“I tweeted 171 times on Super Bowl Sunday, but at any given time on that day, I had about 250 tweets ready to go that I prepared in the months, weeks and days before the game.” That’s ESPN’s Darren Rovell, in a blog post on Medium about how he, uh, did a good job(?) on Twitter on Super Bowl Sunday—like what does it even mean to succeed at tweeting?—and making me turn all the lights off in my home and stare at where I imagine my hands might be in the dark for a long time.
Picture it. My god, just picture it. Picture ESPN’s Darren Rovell in, like, January, learning some random shit about Jared Allen and making a mental note: Oh, that’ll be a good Super Bowl tweet. Meticulously crafting reams and reams of Super Bowl tweets, paper lists, digital ones, printouts of press releases for Super Bowl commercials to come; toiling, taking notes, sweat on his brow, leveraging the platform, preparing to enhance brand visibility, to be an influencer.
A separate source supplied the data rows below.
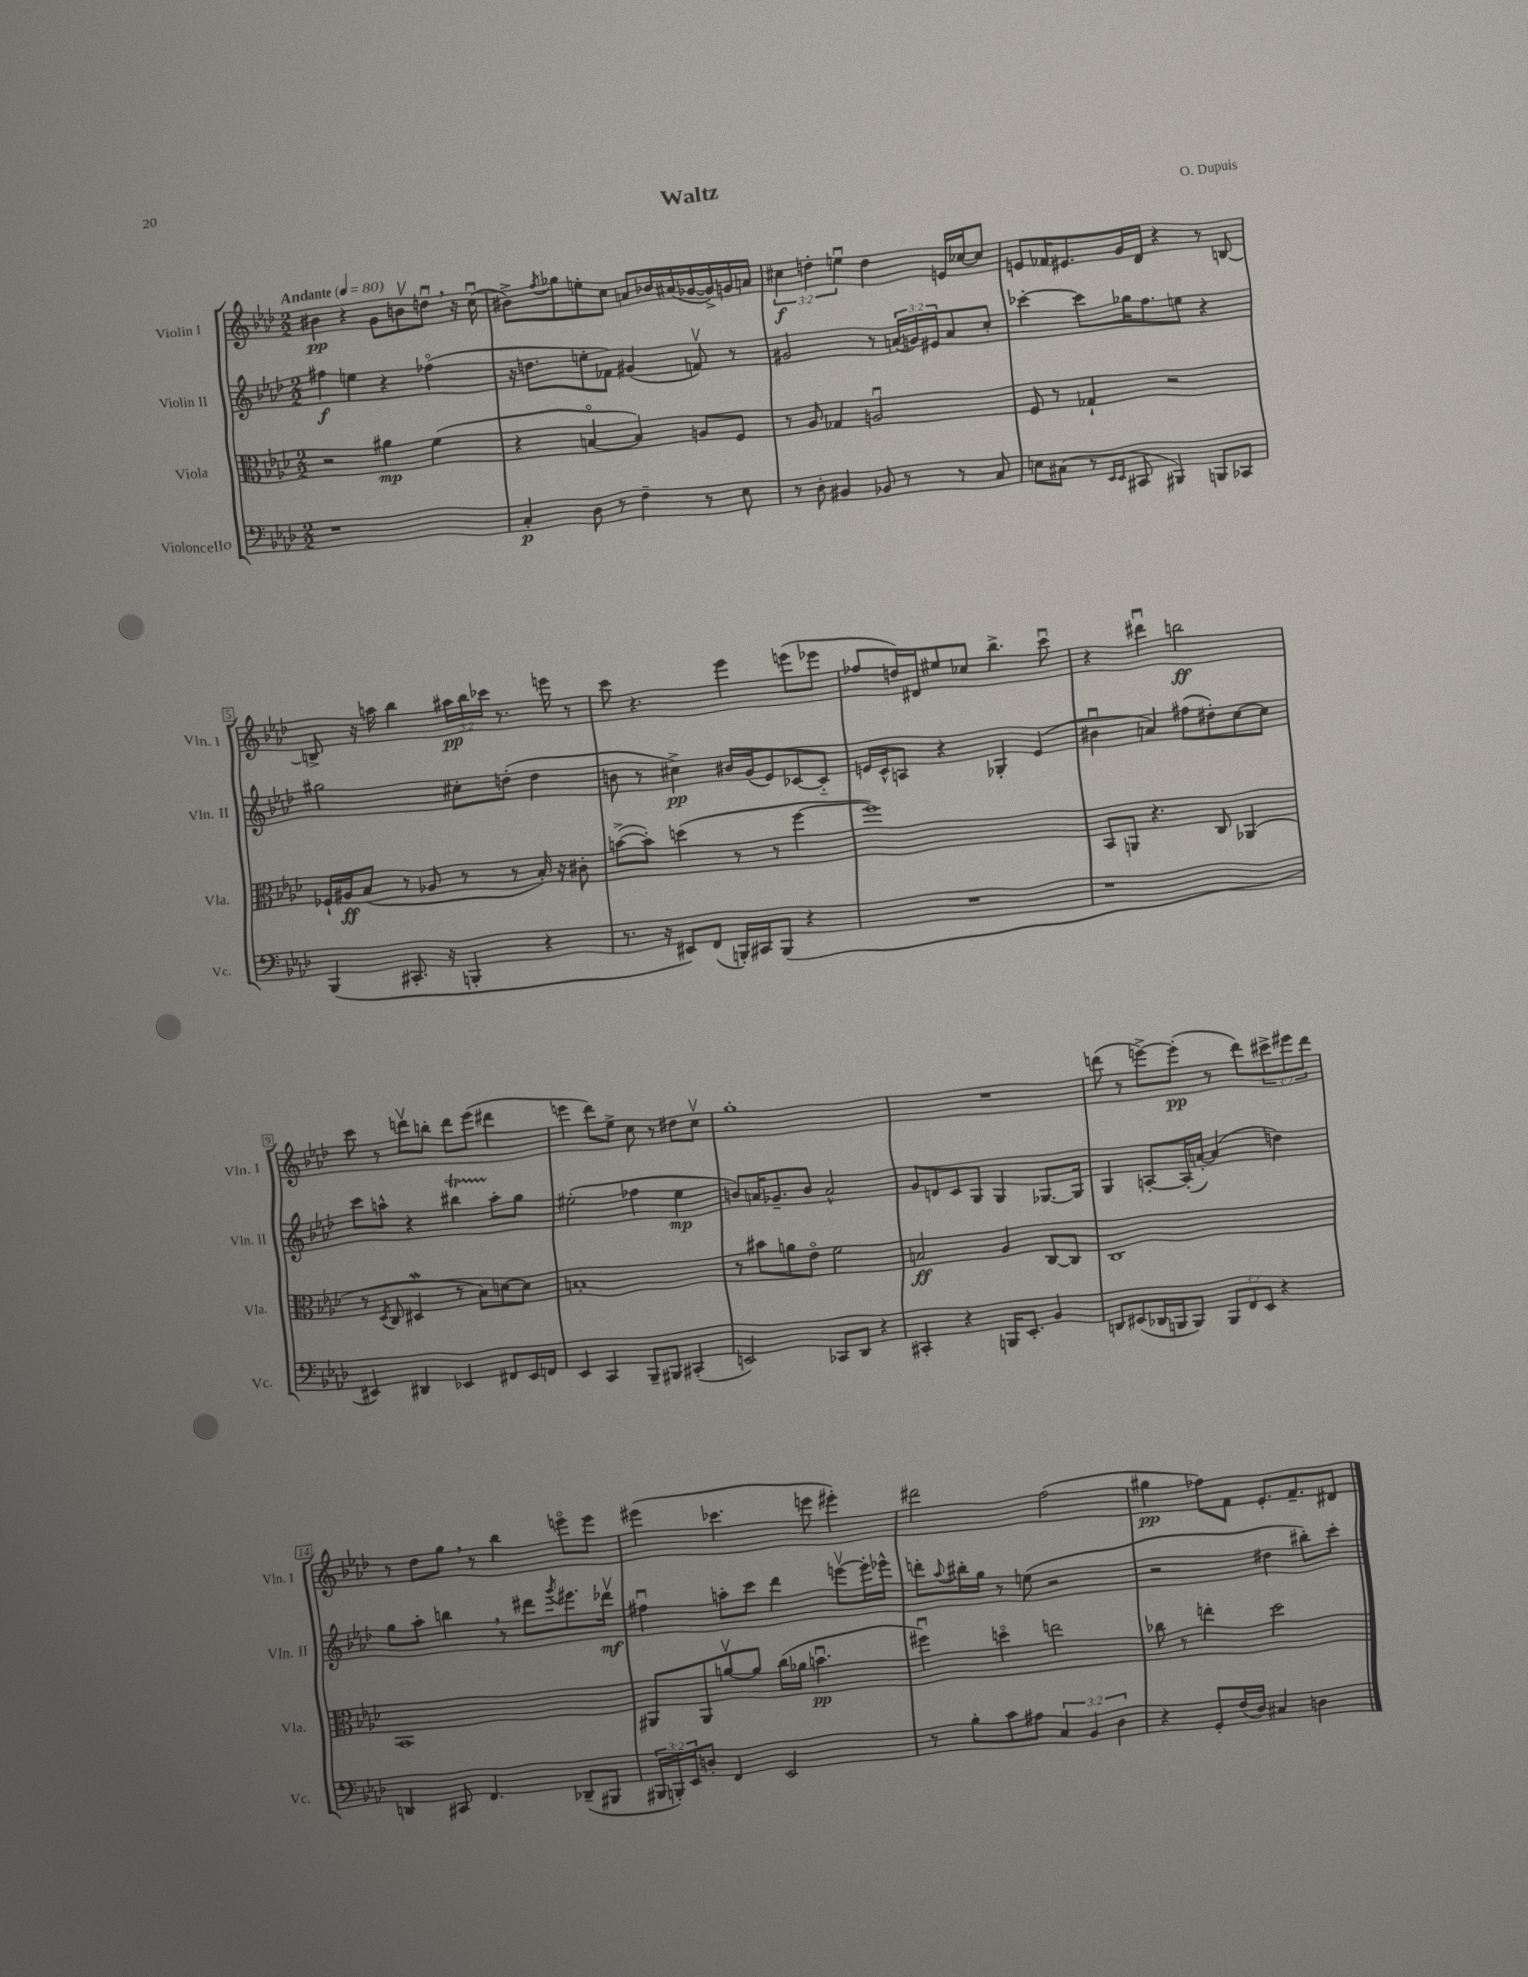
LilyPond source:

\header { title = "Waltz" composer = "O. Dupuis" }
<<
\new StaffGroup <<
\new Staff = "s0" \with { instrumentName = "Violin I" shortInstrumentName = "Vln. I" } {
    \clef treble \key aes \major \numericTimeSignature \time 2/2 \override Staff.TupletNumber.text = #tuplet-number::calc-fraction-text \tempo "Andante" 4 = 80
    bis'4\pp r4 g'8 b'8\upbow d''8\downbow \breathe r16 c''16\downbow( |
    bis'8->) \acciaccatura { f''8 } ges''8 e''8-. c''8 a'8 bes'16 ais'16( ges'16~ ges'16->) g'16 a'16 |
    \tuplet 3/2 { cis''4\f d''4-. e''4\downbow } d''4 e'16 ces''16~ ces''8 |
    e'8 fes'16 eis'8. g'16 des'16 r4 r8 b8~ |
    b8-> r16 a''16 bes''4 \tuplet 3/2 { ais''16\pp bes''16 ces'''16 } r8. e'''16 r8 |
    c'''8 r4. ees'''4 e'''8( ees'''8 |
    fes''8 d''16) dis'16 eis''8 ces''8 bes''4.-> c'''8\downbow |
    r4 dis'''4\downbow b''2\ff |
    c'''8 r8 d'''8\upbow b''8-. d'''8 ees'''8( dis'''4 |
    e'''4 des'''8) ees''8-> c''8 r8 dis''8 c''8\upbow |
    g''1-. |
    R1 |
    d'''8( r8 e'''8~->) e'''8-.\pp( r8 d'''8) \tuplet 3/2 { cis'''8-> eis'''8 d'''8 } |
    r8 des''8 g''8 \breathe r8 bes''4 e'''8\flageolet e'''8 |
    eis'''4( ces'''4. e'''8 eis'''4-.) |
    dis'''2 f''2( |
    gis''4\pp fes''8) f'8 ees'8.-. f'8.-- dis'8 \bar "|." |
}
\new Staff = "s1" \with { instrumentName = "Violin II" shortInstrumentName = "Vln. II" } {
    \clef treble \key aes \major \numericTimeSignature \time 2/2 \override Staff.TupletNumber.text = #tuplet-number::calc-fraction-text
    fis''4\f e''4 r4 fes''4\flageolet( |
    r16 d''8. e''8-. fes'8) gis'4( f'8\upbow) r8 |
    gis'2 r8 \tuplet 3/2 { a'16( g'16) eis'16 } a'8 c''8-. |
    ces'''4~-. ces'''8 ges''16 f''8. e''8 r4 |
    gis''2 cis''8-. d''8-.( d''4 |
    b'8 r8 cis''4->\pp) bis'16 g'16( ees'8) ces'8~ ces'8-_ |
    e'16 c'16-^ a8 r4 ges4-. e'4( |
    bis'4\downbow a'4) fis''8( dis''8-.) c''8~ c''8 |
    c'''8 a''8-^ r4 bis''4\startTrillSpan a''8-.\stopTrillSpan g''8 |
    eis''2-.( fes''4 eis''4\mp |
    b'8) a'16 ges'8.-- b'8 a'2-^ |
    g'8 d'8 c'8 g8 g4 ges8.~ ges16 |
    g4 a8~-. a16-.( a'16~-.) a'4( d''4) |
    g''8 aes''8-. b''4 \breathe r8 dis'''8 \acciaccatura { g'''8 } eis'''8. des'''16\upbow\mf |
    fis''4\downbow a''8-. c'''8 des'''4 e'''8~\upbow e'''16-. ees'''16-^ |
    d'''8-. \appoggiatura { aes''8 } bis''16-. g''16 r8 e''8( r2 |
    r2 dis''4 bis''8-.) c'''8-. \bar "|." |
}
\new Staff = "s2" \with { instrumentName = "Viola" shortInstrumentName = "Vla." } {
    \clef alto \key aes \major \numericTimeSignature \time 2/2
    r2 ais'4\mp f'4( |
    r4 b4~\flageolet b4) a8 f8 |
    r8 aes8 ges4 a2\downbow |
    f8 r8 ges4-! r2 |
    fes16-! ais16\ff bes8( r8 aes8 r8 r8 bes16-.) r16 cis'8-. |
    b'8~->( b'8-.) d''4( r8 r8 f''4~ |
    f''1) |
    bes,8 a,8 r4. c8 aes,4( |
    r8 \acciaccatura { des8 } c8 dis4\mordent r8 bes8) d'8~ d'8 |
    b1-. |
    r8 bis'8 a'8 ees'8\flageolet f'2 |
    b2\ff aes4 c8~ c8 |
    c1 |
    bes,1 |
    ais,8 ais,8 a'8~\upbow a'8 c''16( aes'16 b'4.\downbow\pp |
    fis''4\downbow) d''4\flageolet e''2 |
    ces''8 r8 e''4-. des''2 \bar "|." |
}
\new Staff = "s3" \with { instrumentName = "Violoncello" shortInstrumentName = "Vc." } {
    \clef bass \key aes \major \numericTimeSignature \time 2/2 \override Staff.TupletNumber.text = #tuplet-number::calc-fraction-text
    r1 |
    c4-.\p des8 r8 f4-- r8 ees8 |
    r8 des8-. bis,4 bes,8 r8 r8 c8 |
    e8 cis8( r8 \grace { ees,16 ees,16 } cis,8 bis,,4) b,,8 ces,8 |
    bes,,4( cis,8.-. r16 b,,4-. r4 |
    r8. r16 eis,8) f,8( b,,16-.) cis,16 b,,8( r4 |
    R1 |
    r1 |
    eis,4) dis,4 ees,4 fis,8 ees,16 f,16 |
    ees,4 c,4 bes,,8-- bis,,8 cis,4-.( |
    e,2) ces,8 des,8 r4 |
    cis,4-. r4 b,,16 ees,8.-. bes,4 |
    d,8 eis,8( des,16 b,,16 b,,8) \tuplet 3/2 { b,,8 f,8 eis,8 } r4 |
    d,4 cis,8 f,4. des,8--( bis,,8 |
    \tuplet 3/2 { bis,,16 b,,16-.) ees,16 } d8-. f,4 ees,2 |
    r8 bes8-. c'8 ais8 \tuplet 3/2 { c4 bes,4 des4 } |
    r4 g,8-. f16( des16) cis4 d4 \bar "|." |
}
>>
>>
\layout { \context { \Score \override BarNumber.stencil = #(make-stencil-boxer 0.1 0.3 ly:text-interface::print) } }
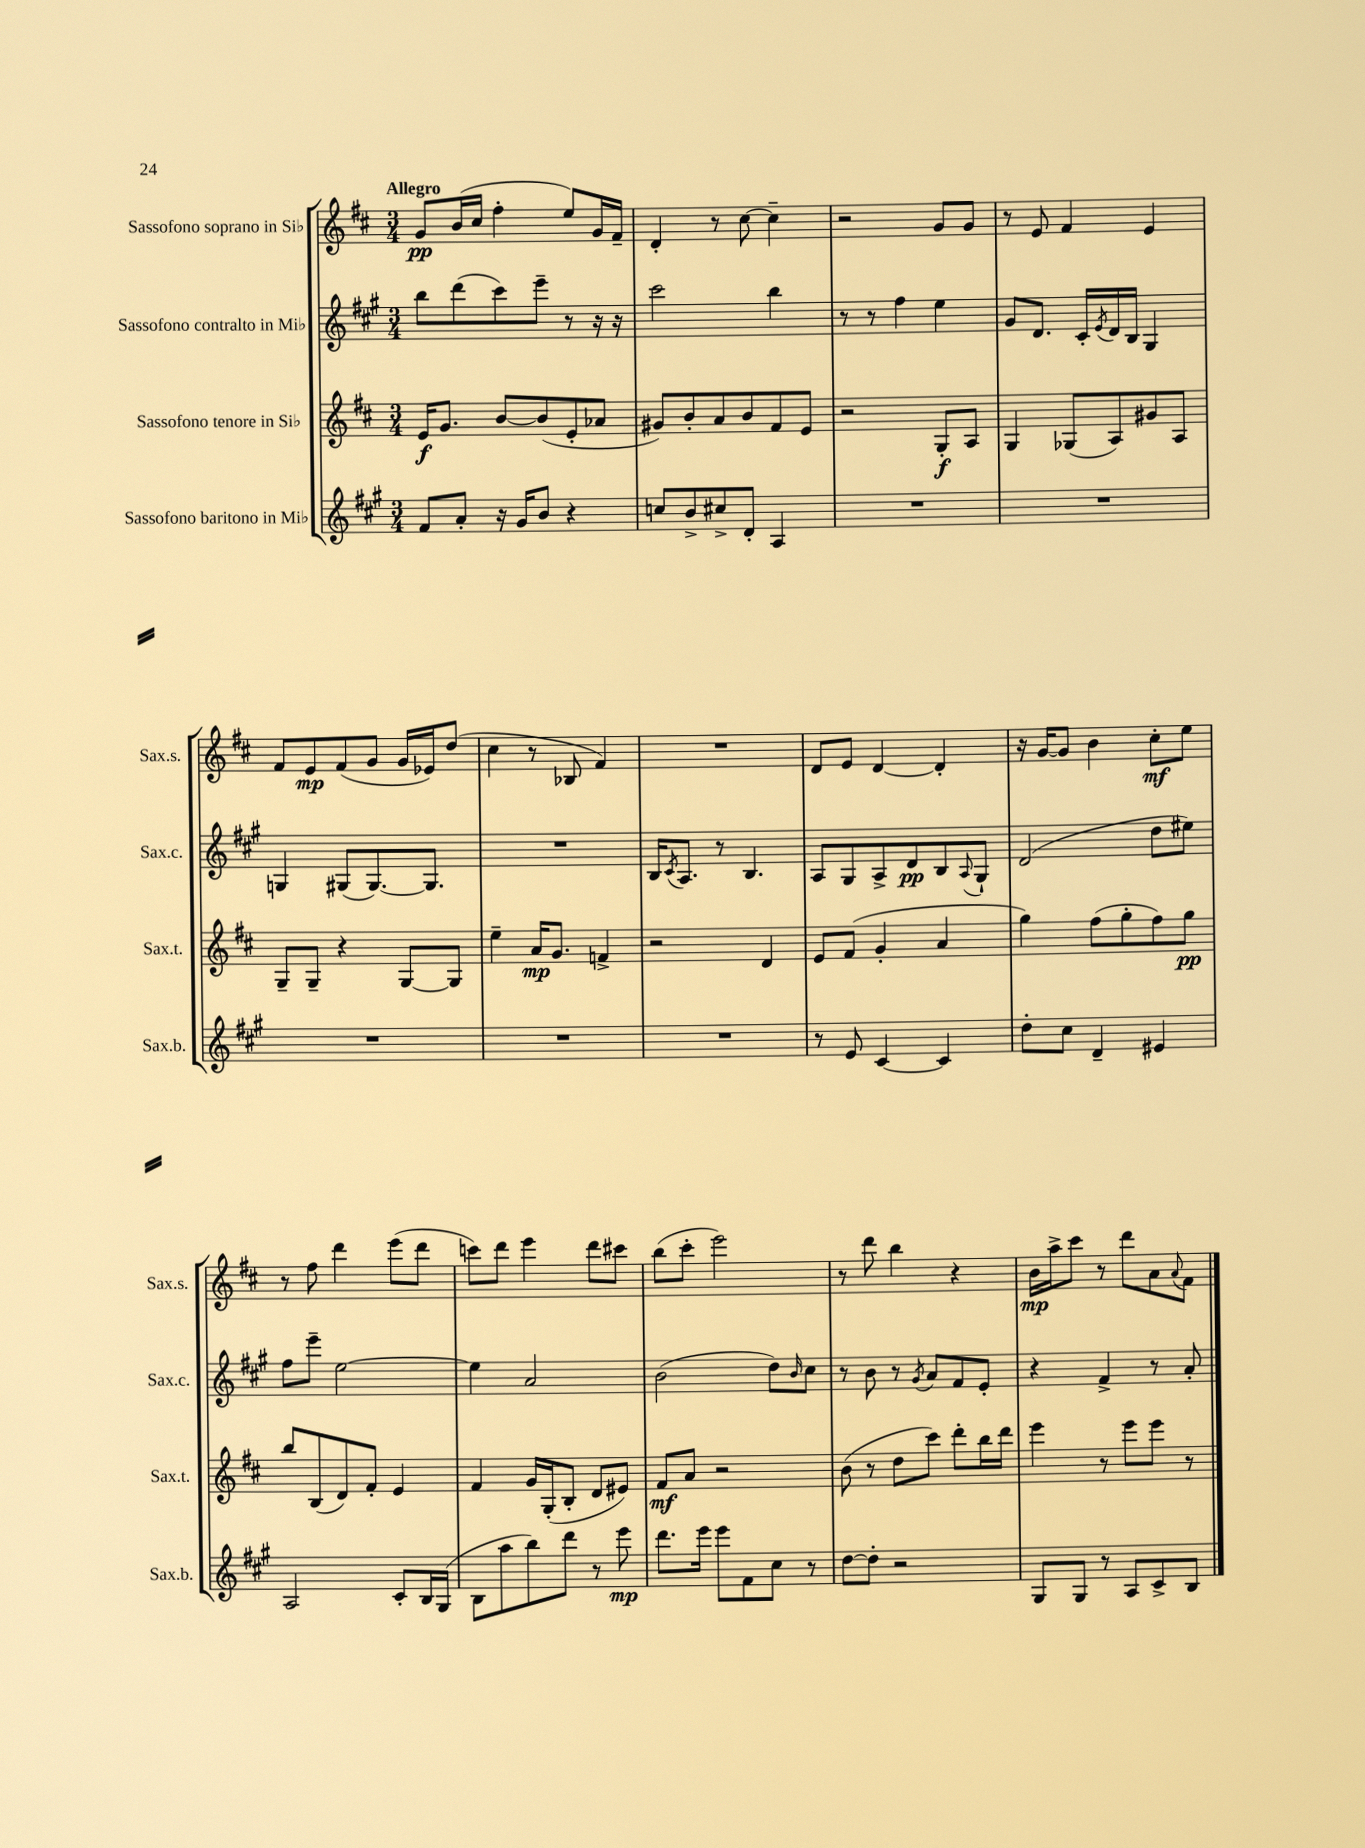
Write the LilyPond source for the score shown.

<<
\new StaffGroup <<
\new Staff = "s0" \with { instrumentName = "Sassofono soprano in Sib" shortInstrumentName = "Sax.s." } {
    \clef treble \key d \major \numericTimeSignature \time 3/4 \tempo "Allegro"
    g'8\pp b'16( cis''16 fis''4-. e''8) g'16 fis'16-- |
    d'4-. r8 cis''8~ cis''4-- |
    r2 g'8 g'8 |
    r8 e'8 fis'4 e'4 |
    fis'8 e'8\mp fis'8( g'8 g'16 ees'16) d''8( |
    cis''4 r8 bes8 fis'4) |
    R2. |
    d'8 e'8 d'4~ d'4-. |
    r16 g'16~ g'8 b'4 cis''8-.\mf e''8 |
    r8 fis''8 d'''4 e'''8( d'''8 |
    c'''8) d'''8 e'''4 d'''8 cis'''8 |
    b''8( cis'''8-. e'''2) |
    r8 d'''8 b''4 r4 |
    b'16\mp a''16-> cis'''8 r8 d'''8 a'8 \appoggiatura { a'8 } fis'8 \bar "|." |
}
\new Staff = "s1" \with { instrumentName = "Sassofono contralto in Mib" shortInstrumentName = "Sax.c." } {
    \clef treble \key a \major \numericTimeSignature \time 3/4
    b''8 d'''8( cis'''8) e'''8-- r8 r16 r16 |
    cis'''2 b''4 |
    r8 r8 fis''4 e''4 |
    gis'8 d'8. cis'16-. \acciaccatura { e'8 } d'16 b16 gis4 |
    g4 gis8( gis8.~) gis8. |
    R2. |
    b16 \acciaccatura { cis'8 } a8. r8 b4. |
    a8 gis8 a8-> d'8\pp b8 \appoggiatura { a8 } gis8-! |
    d'2( d''8 eis''8) |
    fis''8 e'''8-- e''2~ |
    e''4 a'2 |
    b'2( d''8) \grace { b'16 } cis''8 |
    r8 b'8 r8 \acciaccatura { gis'8 } a'8 fis'8 e'8-. |
    r4 fis'4-> r8 a'8-. \bar "|." |
}
\new Staff = "s2" \with { instrumentName = "Sassofono tenore in Sib" shortInstrumentName = "Sax.t." } {
    \clef treble \key d \major \numericTimeSignature \time 3/4
    e'16\f g'8. b'8~ b'8( e'8-. aes'8 |
    gis'8) b'8-. a'8 b'8 fis'8 e'8 |
    r2 g8-.\f a8 |
    g4 ges8( a8) gis'8 a8 |
    g8-- g8-- r4 g8~ g8 |
    e''4-- a'16\mp g'8. f'4-> |
    r2 d'4 |
    e'8 fis'8( g'4-. a'4 |
    g''4) fis''8( g''8-. fis''8) g''8\pp |
    b''8 b8( d'8) fis'8-. e'4 |
    fis'4 g'16 g16-.( b8-. d'8 eis'8) |
    fis'8\mf a'8 r2 |
    b'8( r8 d''8 cis'''8) d'''8-. b''16 d'''16 |
    e'''4 r8 e'''8 e'''8 r8 \bar "|." |
}
\new Staff = "s3" \with { instrumentName = "Sassofono baritono in Mib" shortInstrumentName = "Sax.b." } {
    \clef treble \key a \major \numericTimeSignature \time 3/4
    fis'8 a'8-. r16 gis'16 b'8 r4 |
    c''8 b'8-> cis''8-> d'8-. a4 |
    R2. |
    R2. |
    R2. |
    R2. |
    R2. |
    r8 e'8 cis'4~ cis'4 |
    d''8-. cis''8 d'4-- eis'4 |
    a2 cis'8-. b16 gis16( |
    b8 a''8 b''8) d'''8 r8 e'''8\mp |
    d'''8. e'''16 e'''8 fis'8 cis''8 r8 |
    d''8~ d''8-. r2 |
    gis8 gis8 r8 a8 cis'8-> b8 \bar "|." |
}
>>
>>
\layout { \context { \Score \remove "Bar_number_engraver" } }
Picture him taut, focused, hard at work, getting the tweets out on time, in order, tracking them, their shares, their resonance; celebrating the winners, the big successes, the social media engagement.
Or, just watch this, the saddest and most harrowing video I have seen in my goddamn life, which is included in ESPN’s Darren Rovell’s blog about his Super Bowl Sunday tweets:
Fun fact: Swap out the thumping electronic music for some tinkling piano shit and this video erases Death of a Salesman from human memory.
“I’ve kind of been building up for weeks and weeks,” he says, “trying to figure out what my content’s gonna be.” His Twitter content. The content of his tweets. Tweets like this one, God help us:
Behold: Plugged-In Social Media Powerhouse Man! Here is his “Tweetdeck.” He has “notifications.” At times he receives “a text.” “We are rockin’,” he says. About his tweets. His Super Bowl tweets. The Super Bowl tweets he planned “months, weeks and days” in advance.
“This is gonna be a big one,” he says, as we see a screencap of this presumably un-pre-fabricated tweet ...
... featuring an egregious typo (needs a “neither” before Budweiser, no?) that makes it say the opposite of what it’s supposed to say. No time! There’s no time, dammit! Gotta get out the tweets! Gotta leverage the platform!
“I was humbled that social metric company Onalytica named me the #1 influencer on Super Bowl Sunday,” writes ESPN’s Darren Rovell. My God, my God, he is righter than he knows.